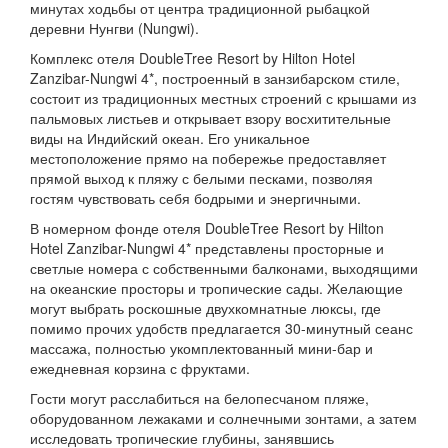
минутах ходьбы от центра традиционной рыбацкой
деревни Нунгви (Nungwi).
Комплекс отеля DoubleTree Resort by Hilton Hotel
Zanzibar-Nungwi 4*, построенный в занзибарском стиле,
состоит из традиционных местных строений с крышами из
пальмовых листьев и открывает взору восхитительные
виды на Индийский океан. Его уникальное
местоположение прямо на побережье предоставляет
прямой выход к пляжу с белыми песками, позволяя
гостям чувствовать себя бодрыми и энергичными.
В номерном фонде отеля DoubleTree Resort by Hilton
Hotel Zanzibar-Nungwi 4* представлены просторные и
светлые номера с собственными балконами, выходящими
на океанские просторы и тропические сады. Желающие
могут выбрать роскошные двухкомнатные люксы, где
помимо прочих удобств предлагается 30-минутный сеанс
массажа, полностью укомплектованный мини-бар и
ежедневная корзина с фруктами.
Гости могут расслабиться на белопесчаном пляже,
оборудованном лежаками и солнечными зонтами, а затем
исследовать тропические глубины, занявшись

§ Job item
Once you have checked every line of the material above, return the ones that hold the string "могут".

§ Task output
могут выбрать роскошные двухкомнатные люксы, где
Гости могут расслабиться на белопесчаном пляже,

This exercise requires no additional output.